YOUR OBJECTIVE. Please translate this sentence from the POS tagging notes below into Spanish: "Part-of-Speech tagging is a task of assigning appropriate part-of-speech labels (or tags) to each word in a given text."

BEGIN DOCUMENT EXTRACT

# POS tagging

Part-of-Speech tagging is a task of assigning appropriate part-of-speech labels (or tags) to each word in a given text.

can be solved by Viterbi algorithm with HMM model, classification (MLP, LSTM, etc)

## Bayesian method

HMM is an extension of Naive Bayes to sequences.

computes the posterior probability distribution $P(T|W)$ over **all possible** tag sequences given the words.

Uses Bayes' theorem to relate the likelihood, prior, and posterior probabilities.

\begin{align}
T &= \arg\max_T P(T|W)\\[1em]
\text{(Bayes theorem)}&= \arg\max_T\frac{P(T)P(W|T)}{P(W)}\\[1em]
\text{(ignore P(W))}&=\arg\max_T P(T)P(W|T)\\[1em]
\text{(simplify)}&= \prod P(t_i|t_1, ..., t_{i-1})P(w_i|t_1, ..., t_i)\\[1em]
&= \prod P(t_i|t_{i-1})P(w_i|t_i)\\[1em]
\end{align}


Simplifications:
1. likelihood $P(W|T) = \prod P(w_i|t_i)$
2. prior $P(T) = \prod P(t_i|t_{i-1})$ (Bigram approximation)


## HMM: Viterbi algorithm

HMM task: find state sequence $\mathcal{Q}$ given observation sequence $O$ and HMM model $\mu$

$$
Q=\arg\max_{Q}P(Q|O, \mu)
$$

POS tagging: find **most likely** tag sequence $T=\{t_1, ..., t_n\}$ given a sequence of words $W=\{w_1, ..., w_n\}$

$$
T=\arg\max_{T}P(T|W)
$$

solution

- brute force: Using HMM model $\mu$, compute probability $P(T|W)$ for all possible tag sequences $T$. 

  cons: computationally infeasible due to large number of combinations.

- Greedy Search: Choose the best tag for each word independently, without considering the overall sequence of tags. 

  cons: suboptimal solutions since dependencies between tags are not considered.

- Beam Search: A more efficient approach that uses partial hypotheses.

  At each state, only the top $k$ best hypotheses are retained. 
  
  cons: miss optimal solution due to early pruning 

- **Viterbi algorithm**: best solution

### Viterbi algorithm

Viterbi algorithm is an efficient algorithm for POS tagging using an HMM

features:

* dynamic programming: solve the problem efficiently.

* memoization: store intermediate results and avoid redundant computations.

* backpointers: trace back the optimal path.

Algorithm

1. Initialization $1 \leq j \leq N$:

    $$
    v_1(j) = \pi_j b_j(o_1)\\[1em]
    b_1(j)=0
    $$

2. Recursion $1 \leq j \leq N, 1 < t \leq T$:
   
   $$
   v_t(j) = \max_{1 \leq i \leq N} v_{t-1}(i) a_{ij} b_j(o_t) \\[1em]
   b_t(j) = \arg\max_{1 \leq i \leq N} v_{t-1}(i) a_{ij}b_j(o_t)
   $$

3. Termination:

   Best score: $P^* = \max_{1 \leq i \leq N} v_T(i)$

   Start of backtrace: $q_T^* = \arg\max_{1 \leq i \leq N} v_T(i)$

END DOCUMENT EXTRACT
BEGIN ENTRIES SHOWN

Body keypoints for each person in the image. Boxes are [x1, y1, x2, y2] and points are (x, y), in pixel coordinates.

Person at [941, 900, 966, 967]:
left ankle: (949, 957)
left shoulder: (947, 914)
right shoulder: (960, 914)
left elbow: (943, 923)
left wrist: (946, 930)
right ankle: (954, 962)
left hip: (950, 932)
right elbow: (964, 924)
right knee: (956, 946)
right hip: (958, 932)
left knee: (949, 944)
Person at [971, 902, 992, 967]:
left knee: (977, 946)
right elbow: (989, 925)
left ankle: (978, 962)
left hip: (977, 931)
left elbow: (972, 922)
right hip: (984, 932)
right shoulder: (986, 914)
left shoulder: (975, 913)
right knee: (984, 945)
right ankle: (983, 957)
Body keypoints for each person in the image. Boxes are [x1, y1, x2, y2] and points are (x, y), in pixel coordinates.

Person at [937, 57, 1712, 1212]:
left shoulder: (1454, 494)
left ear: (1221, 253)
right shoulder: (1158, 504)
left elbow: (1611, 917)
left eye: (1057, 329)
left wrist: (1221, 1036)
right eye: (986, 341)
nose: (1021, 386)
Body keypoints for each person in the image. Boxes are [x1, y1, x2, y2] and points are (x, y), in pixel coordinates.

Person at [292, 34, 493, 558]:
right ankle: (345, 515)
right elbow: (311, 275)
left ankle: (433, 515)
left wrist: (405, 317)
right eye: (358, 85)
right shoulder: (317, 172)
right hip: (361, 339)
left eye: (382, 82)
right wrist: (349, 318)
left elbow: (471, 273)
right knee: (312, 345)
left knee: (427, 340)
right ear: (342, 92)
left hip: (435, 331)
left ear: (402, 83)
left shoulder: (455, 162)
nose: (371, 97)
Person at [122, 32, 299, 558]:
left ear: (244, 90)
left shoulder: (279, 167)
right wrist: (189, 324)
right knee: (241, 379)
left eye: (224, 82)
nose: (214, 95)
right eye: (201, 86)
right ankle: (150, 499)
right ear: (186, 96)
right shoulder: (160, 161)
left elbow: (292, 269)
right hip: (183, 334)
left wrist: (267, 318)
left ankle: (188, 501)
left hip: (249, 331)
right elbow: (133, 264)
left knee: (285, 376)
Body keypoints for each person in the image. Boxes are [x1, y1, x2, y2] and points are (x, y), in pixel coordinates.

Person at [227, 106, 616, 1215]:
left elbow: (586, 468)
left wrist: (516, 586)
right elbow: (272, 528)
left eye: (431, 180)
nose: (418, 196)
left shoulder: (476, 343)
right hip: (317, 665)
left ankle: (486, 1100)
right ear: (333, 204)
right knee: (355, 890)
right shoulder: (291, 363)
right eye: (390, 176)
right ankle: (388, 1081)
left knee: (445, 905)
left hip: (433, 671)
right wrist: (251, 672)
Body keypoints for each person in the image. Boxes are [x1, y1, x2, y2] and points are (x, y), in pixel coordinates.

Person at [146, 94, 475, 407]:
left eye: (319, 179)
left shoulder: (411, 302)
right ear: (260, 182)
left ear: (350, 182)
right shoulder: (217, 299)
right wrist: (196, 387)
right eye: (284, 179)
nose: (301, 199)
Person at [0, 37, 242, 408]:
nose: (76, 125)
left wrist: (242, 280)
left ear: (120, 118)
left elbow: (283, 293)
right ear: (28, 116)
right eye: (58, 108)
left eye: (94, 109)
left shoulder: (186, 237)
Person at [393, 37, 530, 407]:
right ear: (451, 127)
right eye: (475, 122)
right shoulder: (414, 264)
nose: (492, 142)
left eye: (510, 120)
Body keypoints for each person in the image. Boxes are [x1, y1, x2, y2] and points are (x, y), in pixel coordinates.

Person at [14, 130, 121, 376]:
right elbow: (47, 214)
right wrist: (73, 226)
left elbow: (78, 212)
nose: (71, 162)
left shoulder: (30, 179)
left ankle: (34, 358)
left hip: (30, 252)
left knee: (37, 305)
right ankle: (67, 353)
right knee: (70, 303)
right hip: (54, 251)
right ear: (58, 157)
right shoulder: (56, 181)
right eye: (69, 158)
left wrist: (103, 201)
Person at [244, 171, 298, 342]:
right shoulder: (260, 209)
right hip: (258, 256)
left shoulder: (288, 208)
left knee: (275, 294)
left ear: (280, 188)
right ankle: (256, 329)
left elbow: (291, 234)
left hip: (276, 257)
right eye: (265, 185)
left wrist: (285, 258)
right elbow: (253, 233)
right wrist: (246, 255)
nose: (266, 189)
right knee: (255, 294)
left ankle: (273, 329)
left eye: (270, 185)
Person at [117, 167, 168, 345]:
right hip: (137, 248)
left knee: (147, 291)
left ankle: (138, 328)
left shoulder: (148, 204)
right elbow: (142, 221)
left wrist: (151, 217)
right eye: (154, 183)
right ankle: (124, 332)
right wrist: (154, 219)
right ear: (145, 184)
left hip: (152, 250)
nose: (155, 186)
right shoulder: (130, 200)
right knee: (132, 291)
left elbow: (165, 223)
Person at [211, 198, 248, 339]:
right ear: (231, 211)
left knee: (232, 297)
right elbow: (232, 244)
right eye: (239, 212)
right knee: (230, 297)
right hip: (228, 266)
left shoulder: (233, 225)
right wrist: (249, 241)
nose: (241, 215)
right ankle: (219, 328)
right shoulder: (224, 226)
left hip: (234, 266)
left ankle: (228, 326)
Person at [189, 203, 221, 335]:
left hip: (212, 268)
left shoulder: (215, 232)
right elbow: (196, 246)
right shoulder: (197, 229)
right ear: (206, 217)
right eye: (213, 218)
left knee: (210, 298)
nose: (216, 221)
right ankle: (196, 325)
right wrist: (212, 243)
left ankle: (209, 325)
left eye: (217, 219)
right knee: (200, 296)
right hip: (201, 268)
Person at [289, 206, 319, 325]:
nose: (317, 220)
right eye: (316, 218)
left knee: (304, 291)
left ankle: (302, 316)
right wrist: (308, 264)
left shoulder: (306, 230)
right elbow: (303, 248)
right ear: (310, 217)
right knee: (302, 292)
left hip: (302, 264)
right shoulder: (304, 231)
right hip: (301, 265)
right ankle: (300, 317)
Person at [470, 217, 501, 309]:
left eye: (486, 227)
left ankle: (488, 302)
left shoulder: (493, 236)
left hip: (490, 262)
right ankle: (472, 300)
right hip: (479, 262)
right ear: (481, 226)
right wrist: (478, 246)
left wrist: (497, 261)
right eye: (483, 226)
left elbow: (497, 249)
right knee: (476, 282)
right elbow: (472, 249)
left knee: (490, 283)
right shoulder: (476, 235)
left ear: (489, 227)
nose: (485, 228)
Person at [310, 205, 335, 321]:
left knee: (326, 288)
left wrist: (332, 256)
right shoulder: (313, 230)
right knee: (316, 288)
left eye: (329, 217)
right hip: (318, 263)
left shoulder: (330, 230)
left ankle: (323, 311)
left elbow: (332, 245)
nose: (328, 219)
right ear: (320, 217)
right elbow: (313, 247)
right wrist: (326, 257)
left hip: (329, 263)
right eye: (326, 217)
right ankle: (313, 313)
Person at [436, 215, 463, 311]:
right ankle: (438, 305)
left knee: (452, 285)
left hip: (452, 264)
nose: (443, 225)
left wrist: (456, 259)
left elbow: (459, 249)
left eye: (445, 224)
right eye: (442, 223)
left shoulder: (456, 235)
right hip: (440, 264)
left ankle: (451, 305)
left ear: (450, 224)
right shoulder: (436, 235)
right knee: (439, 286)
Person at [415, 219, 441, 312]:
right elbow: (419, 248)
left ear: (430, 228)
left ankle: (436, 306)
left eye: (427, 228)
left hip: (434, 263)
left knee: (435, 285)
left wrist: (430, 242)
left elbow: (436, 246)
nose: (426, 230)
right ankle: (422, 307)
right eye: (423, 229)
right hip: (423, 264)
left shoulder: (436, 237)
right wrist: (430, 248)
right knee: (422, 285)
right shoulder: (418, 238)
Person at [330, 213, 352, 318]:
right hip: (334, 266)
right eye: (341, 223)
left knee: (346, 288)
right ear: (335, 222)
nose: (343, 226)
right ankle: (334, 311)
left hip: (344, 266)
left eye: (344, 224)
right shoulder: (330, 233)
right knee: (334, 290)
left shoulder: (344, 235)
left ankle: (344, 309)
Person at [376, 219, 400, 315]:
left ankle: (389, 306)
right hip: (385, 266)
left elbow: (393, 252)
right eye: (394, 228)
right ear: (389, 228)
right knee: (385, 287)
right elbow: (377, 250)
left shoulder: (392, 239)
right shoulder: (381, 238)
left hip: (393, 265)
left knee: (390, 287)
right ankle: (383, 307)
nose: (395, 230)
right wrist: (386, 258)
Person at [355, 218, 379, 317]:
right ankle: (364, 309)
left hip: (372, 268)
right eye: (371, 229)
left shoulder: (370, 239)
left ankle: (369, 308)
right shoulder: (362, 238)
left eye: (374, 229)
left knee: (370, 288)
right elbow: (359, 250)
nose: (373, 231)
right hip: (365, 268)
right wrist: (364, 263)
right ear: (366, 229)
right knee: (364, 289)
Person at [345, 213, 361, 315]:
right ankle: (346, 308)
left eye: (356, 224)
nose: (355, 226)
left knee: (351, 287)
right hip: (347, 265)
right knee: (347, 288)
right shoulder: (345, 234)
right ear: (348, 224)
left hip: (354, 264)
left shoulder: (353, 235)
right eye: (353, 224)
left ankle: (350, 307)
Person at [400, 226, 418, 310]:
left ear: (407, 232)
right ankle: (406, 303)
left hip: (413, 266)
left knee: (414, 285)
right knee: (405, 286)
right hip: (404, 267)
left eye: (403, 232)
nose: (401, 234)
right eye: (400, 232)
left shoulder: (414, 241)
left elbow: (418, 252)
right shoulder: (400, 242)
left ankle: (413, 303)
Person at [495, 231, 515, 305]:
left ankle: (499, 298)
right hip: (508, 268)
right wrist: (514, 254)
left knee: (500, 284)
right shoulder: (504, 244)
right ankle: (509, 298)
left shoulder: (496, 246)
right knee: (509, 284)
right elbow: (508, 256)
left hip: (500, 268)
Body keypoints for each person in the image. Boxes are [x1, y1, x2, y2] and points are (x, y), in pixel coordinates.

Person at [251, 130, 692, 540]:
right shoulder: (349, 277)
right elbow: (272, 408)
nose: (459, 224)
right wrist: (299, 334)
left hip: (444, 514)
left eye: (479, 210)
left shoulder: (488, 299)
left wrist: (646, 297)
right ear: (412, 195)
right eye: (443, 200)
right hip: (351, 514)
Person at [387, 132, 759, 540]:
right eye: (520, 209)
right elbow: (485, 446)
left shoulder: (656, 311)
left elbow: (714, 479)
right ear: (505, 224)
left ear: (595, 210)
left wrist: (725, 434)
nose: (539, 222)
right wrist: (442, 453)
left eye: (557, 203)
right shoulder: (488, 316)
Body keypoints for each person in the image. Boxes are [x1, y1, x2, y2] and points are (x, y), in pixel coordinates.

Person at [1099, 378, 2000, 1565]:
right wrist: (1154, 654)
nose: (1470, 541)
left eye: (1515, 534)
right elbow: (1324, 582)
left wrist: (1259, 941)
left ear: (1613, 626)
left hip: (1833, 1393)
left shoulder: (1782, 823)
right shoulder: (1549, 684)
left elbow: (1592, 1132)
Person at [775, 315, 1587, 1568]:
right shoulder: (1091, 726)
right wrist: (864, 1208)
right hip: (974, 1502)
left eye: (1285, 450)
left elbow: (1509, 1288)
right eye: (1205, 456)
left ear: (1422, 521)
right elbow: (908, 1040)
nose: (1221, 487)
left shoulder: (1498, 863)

END ENTRIES SHOWN

ANSWER SECTION. El etiquetado de partes de la oración es una tarea que consiste en asignar las etiquetas (o marcas) de parte de la oración apropiadas a cada palabra de un texto dado.